* [Directive]
Below are some records. Say in a single number how many of their lines include the word "area".

* [Exercise inputs]
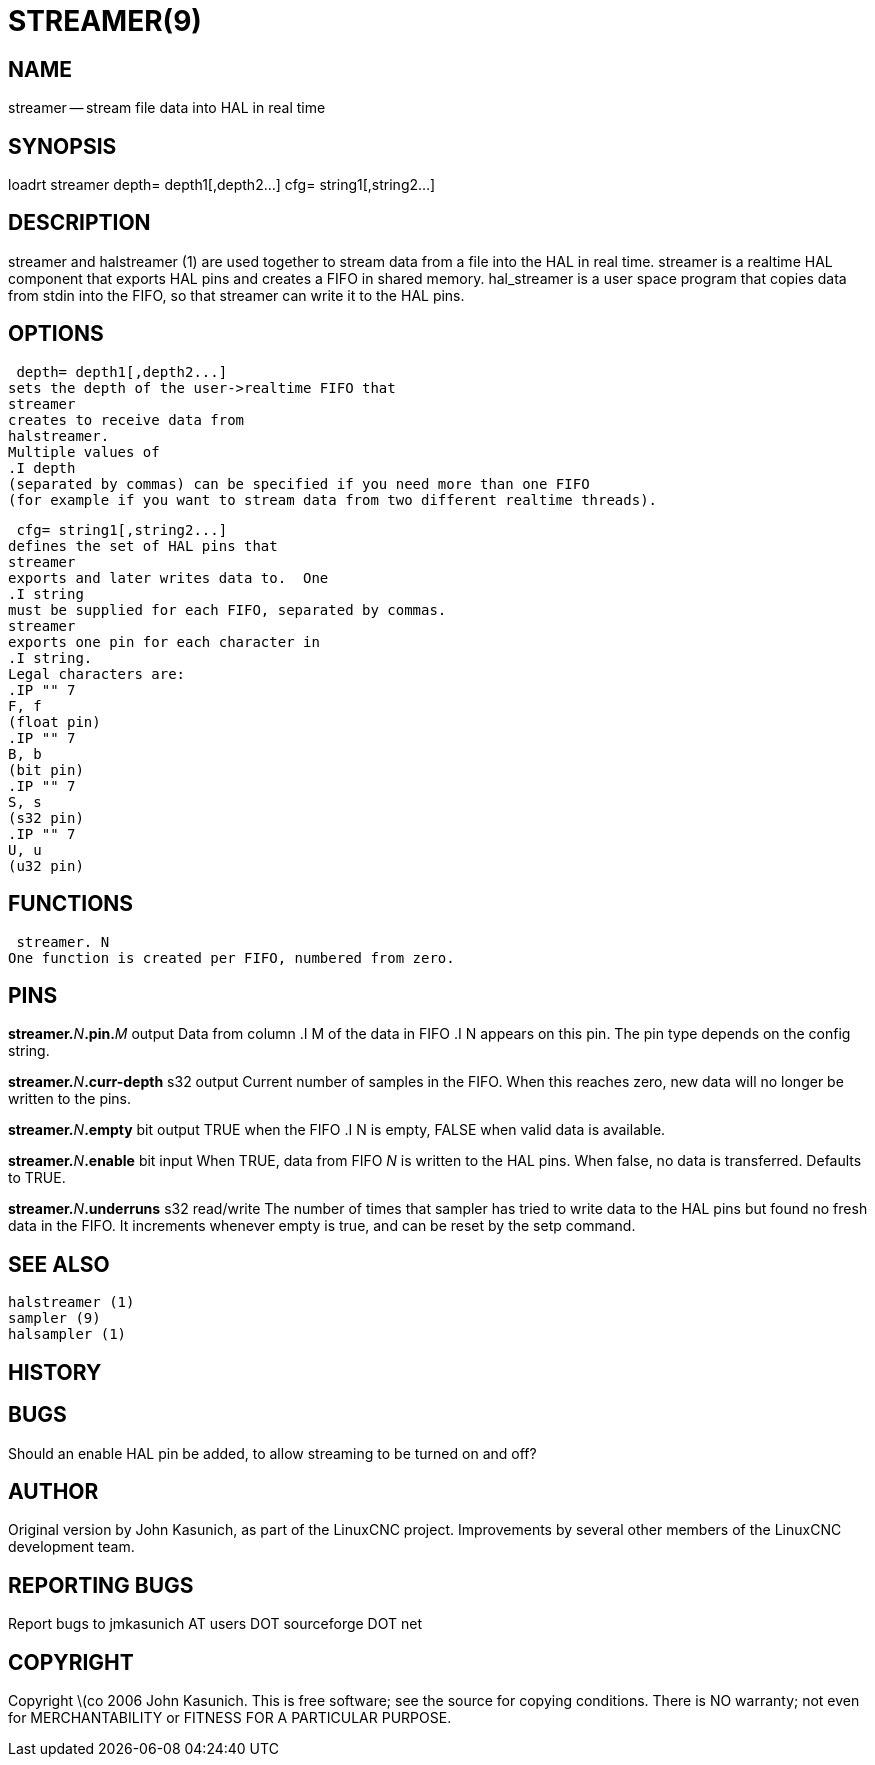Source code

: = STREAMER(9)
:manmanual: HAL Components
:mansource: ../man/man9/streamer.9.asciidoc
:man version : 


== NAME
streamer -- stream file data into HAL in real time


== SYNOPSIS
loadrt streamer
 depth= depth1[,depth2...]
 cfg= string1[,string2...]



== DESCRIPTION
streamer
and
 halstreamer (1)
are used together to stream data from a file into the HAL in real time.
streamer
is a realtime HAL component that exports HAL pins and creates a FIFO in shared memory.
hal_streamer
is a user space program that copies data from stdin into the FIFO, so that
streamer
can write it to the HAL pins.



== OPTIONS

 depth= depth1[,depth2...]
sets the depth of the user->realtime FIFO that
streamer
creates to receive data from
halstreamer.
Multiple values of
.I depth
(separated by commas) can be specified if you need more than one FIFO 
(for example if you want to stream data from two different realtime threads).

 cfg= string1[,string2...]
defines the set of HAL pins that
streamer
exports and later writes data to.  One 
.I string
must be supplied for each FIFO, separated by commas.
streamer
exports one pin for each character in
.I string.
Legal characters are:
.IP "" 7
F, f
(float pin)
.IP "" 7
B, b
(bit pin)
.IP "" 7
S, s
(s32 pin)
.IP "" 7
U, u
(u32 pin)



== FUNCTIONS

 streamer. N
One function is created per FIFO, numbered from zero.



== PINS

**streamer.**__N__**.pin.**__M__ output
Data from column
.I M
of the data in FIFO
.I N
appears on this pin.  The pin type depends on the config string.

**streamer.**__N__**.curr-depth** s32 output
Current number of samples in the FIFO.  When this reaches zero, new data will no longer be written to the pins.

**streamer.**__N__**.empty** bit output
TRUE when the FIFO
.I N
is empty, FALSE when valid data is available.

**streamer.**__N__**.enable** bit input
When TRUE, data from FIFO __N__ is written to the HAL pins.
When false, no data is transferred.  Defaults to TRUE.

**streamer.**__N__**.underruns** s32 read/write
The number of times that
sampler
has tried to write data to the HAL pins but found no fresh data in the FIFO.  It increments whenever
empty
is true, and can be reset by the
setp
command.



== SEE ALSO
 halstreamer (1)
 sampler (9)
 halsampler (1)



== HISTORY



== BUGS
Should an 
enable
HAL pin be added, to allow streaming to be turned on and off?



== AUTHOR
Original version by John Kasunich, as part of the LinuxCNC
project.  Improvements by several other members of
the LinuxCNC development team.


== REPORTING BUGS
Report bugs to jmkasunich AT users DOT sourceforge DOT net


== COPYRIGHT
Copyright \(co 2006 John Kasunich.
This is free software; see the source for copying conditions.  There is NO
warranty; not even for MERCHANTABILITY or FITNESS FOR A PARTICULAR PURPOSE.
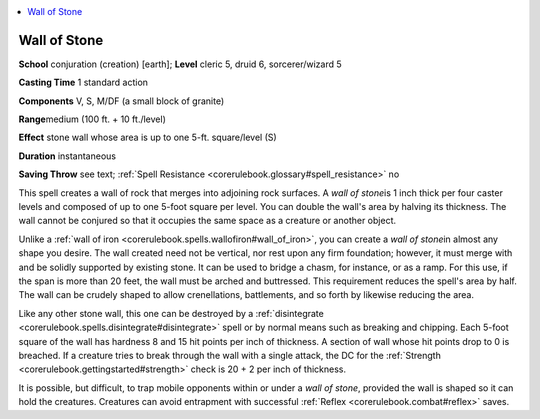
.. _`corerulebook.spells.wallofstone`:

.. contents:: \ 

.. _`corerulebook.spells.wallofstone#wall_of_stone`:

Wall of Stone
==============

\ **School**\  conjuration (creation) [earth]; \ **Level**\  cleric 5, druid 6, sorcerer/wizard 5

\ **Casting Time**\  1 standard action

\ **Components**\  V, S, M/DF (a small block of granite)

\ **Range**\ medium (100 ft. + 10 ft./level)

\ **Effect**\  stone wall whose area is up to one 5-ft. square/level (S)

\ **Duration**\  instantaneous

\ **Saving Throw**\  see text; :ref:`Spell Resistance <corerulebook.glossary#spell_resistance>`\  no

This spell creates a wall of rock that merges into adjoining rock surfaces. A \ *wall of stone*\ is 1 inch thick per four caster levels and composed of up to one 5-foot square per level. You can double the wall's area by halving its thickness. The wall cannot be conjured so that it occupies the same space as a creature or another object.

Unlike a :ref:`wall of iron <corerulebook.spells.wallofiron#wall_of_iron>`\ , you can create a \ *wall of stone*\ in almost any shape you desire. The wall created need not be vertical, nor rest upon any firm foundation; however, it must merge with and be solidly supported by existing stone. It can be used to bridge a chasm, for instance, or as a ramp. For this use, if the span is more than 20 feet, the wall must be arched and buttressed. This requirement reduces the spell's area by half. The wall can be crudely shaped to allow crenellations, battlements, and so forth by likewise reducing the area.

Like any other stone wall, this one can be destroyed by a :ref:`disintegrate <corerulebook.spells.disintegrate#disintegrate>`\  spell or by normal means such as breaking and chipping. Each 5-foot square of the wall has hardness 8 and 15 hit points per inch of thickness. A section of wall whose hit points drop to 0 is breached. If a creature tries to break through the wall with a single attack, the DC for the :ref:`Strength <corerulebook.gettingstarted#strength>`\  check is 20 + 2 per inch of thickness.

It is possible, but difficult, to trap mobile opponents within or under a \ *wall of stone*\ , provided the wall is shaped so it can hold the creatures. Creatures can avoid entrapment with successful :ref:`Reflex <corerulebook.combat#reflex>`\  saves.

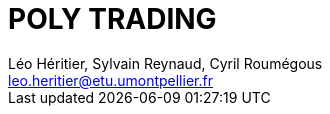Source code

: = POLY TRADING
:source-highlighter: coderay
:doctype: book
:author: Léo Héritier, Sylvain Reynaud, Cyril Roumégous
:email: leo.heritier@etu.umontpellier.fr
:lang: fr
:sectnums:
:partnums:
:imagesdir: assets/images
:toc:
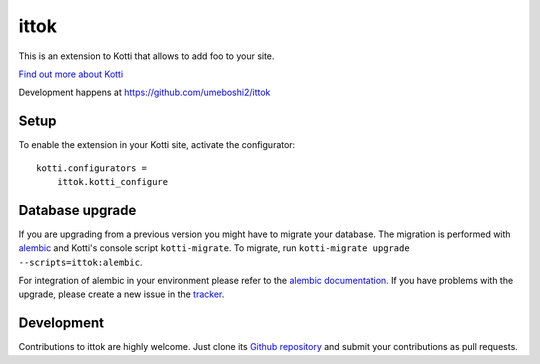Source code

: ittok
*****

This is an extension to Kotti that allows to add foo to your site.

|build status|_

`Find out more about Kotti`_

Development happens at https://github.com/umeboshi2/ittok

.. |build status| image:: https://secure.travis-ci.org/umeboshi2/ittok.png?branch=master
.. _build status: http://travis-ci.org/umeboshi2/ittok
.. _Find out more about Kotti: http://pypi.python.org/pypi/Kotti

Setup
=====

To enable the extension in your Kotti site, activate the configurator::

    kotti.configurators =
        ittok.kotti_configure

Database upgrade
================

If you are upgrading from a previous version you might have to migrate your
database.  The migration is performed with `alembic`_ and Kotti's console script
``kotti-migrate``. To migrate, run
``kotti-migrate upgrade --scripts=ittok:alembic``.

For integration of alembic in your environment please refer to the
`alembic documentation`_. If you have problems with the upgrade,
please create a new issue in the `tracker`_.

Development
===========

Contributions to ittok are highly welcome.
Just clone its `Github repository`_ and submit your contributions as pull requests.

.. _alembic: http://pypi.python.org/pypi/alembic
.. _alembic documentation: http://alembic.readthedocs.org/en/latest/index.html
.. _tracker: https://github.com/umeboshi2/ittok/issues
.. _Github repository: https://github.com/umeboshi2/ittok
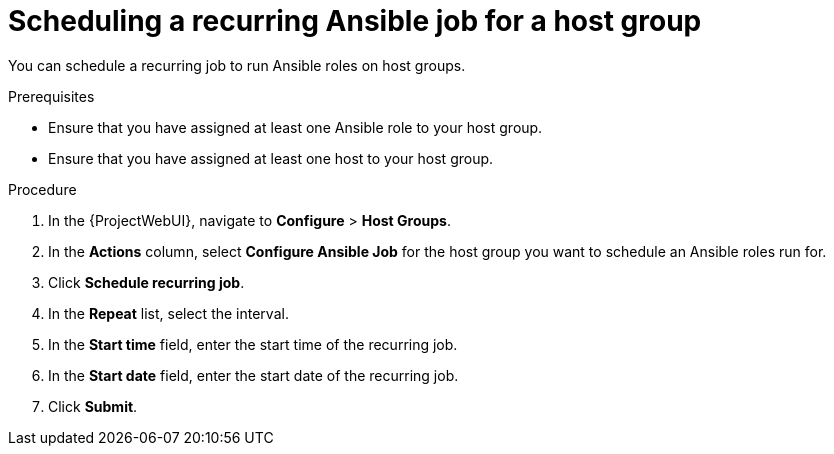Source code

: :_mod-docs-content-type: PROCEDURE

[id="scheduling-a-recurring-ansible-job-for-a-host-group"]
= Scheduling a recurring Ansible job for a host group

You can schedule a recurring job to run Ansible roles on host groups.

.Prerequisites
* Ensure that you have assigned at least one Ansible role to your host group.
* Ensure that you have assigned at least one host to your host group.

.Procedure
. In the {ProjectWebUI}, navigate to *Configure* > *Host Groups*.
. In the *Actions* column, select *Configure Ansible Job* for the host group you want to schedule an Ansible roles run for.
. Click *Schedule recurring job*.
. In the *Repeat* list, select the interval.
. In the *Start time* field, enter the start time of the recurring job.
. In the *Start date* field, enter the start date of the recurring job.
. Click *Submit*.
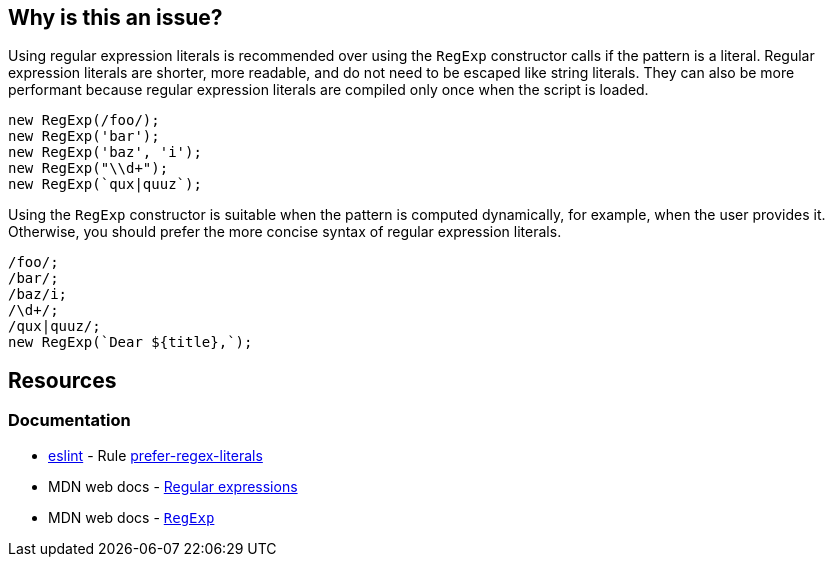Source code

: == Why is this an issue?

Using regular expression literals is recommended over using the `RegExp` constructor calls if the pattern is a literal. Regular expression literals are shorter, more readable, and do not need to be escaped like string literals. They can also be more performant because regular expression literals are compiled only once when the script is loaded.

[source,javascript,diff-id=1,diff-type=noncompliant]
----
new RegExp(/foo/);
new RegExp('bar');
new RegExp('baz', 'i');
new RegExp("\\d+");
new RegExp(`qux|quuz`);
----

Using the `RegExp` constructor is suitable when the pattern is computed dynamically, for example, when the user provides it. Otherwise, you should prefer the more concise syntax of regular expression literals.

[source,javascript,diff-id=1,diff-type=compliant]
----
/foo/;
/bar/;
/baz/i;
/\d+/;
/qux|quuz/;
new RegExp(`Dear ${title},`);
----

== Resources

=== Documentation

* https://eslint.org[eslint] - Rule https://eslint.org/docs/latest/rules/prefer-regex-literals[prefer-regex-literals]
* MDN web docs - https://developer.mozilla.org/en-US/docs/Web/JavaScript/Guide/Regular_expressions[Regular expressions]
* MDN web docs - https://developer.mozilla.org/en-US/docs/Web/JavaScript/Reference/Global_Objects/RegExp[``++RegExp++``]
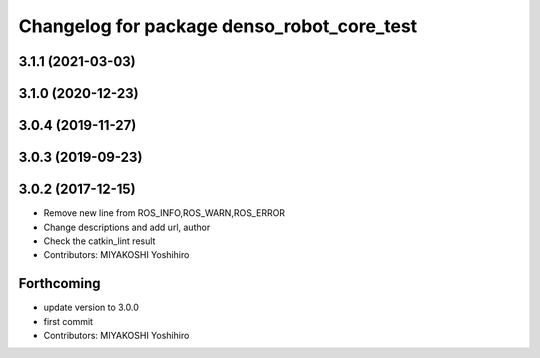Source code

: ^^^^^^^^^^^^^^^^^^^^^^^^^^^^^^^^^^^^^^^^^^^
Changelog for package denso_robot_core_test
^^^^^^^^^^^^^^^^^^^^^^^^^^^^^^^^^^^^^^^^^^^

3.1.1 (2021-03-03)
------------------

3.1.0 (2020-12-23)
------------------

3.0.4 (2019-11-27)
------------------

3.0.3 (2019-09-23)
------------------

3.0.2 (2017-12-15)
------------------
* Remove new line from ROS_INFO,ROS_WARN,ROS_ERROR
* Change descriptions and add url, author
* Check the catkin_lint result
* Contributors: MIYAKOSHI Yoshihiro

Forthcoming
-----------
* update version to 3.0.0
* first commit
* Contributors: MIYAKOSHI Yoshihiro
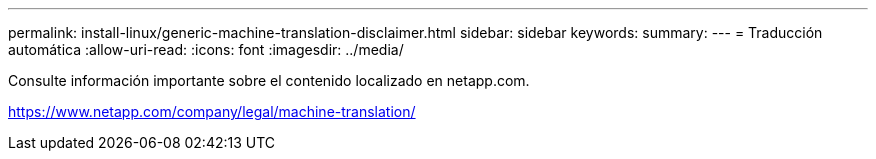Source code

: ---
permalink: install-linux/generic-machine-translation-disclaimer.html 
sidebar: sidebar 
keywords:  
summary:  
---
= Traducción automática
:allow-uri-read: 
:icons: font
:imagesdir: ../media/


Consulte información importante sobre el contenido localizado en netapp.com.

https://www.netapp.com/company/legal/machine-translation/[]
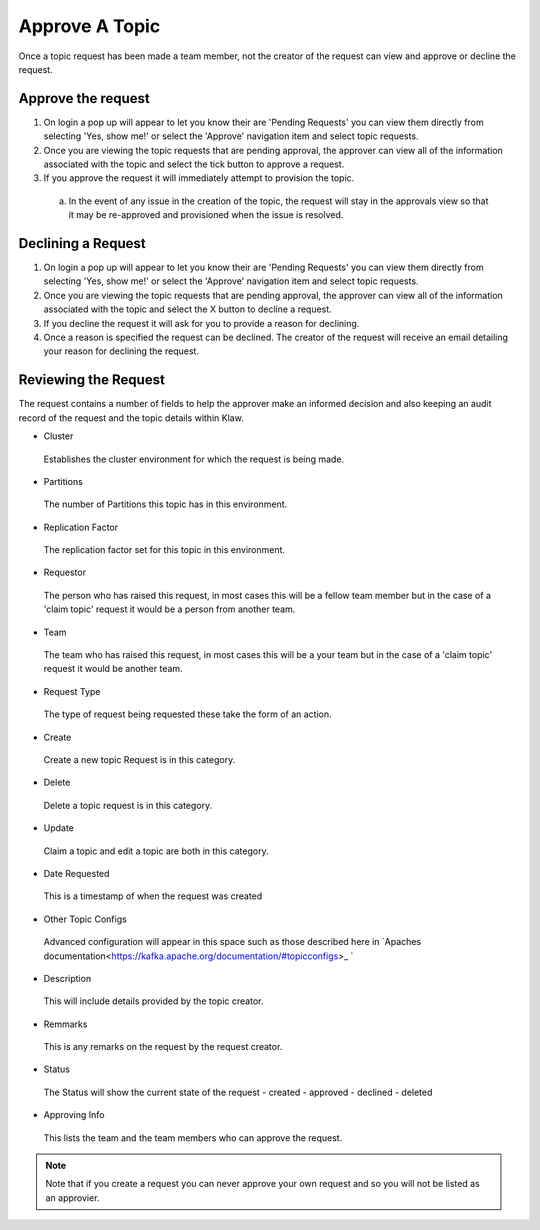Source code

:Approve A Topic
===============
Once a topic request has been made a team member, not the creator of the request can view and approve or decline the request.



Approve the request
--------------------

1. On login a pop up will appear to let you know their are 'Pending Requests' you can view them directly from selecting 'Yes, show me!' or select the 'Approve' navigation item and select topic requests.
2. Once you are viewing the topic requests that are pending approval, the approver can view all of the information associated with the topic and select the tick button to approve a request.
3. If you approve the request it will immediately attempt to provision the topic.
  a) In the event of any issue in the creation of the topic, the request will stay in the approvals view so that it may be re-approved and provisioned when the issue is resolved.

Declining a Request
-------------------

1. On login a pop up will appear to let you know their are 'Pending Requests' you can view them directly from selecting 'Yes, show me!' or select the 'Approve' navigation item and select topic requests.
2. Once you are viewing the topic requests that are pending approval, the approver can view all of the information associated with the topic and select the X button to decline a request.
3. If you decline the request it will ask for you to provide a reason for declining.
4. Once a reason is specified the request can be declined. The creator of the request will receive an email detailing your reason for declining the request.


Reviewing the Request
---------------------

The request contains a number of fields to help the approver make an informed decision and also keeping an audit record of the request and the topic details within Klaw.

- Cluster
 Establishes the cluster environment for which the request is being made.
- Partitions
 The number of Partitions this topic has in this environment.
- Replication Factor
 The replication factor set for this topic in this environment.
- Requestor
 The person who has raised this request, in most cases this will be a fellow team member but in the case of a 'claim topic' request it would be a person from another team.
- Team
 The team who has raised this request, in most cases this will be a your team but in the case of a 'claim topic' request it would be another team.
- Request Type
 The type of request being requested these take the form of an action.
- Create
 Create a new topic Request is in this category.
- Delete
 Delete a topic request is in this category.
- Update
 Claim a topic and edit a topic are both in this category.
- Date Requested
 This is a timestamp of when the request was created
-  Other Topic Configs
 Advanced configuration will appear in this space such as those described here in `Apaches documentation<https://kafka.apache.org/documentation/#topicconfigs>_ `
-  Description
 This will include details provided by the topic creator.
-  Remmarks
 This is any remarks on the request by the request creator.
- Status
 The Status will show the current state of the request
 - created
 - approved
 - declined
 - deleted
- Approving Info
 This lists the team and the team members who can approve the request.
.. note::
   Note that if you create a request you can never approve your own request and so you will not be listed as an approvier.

* [Answer to this problem]
3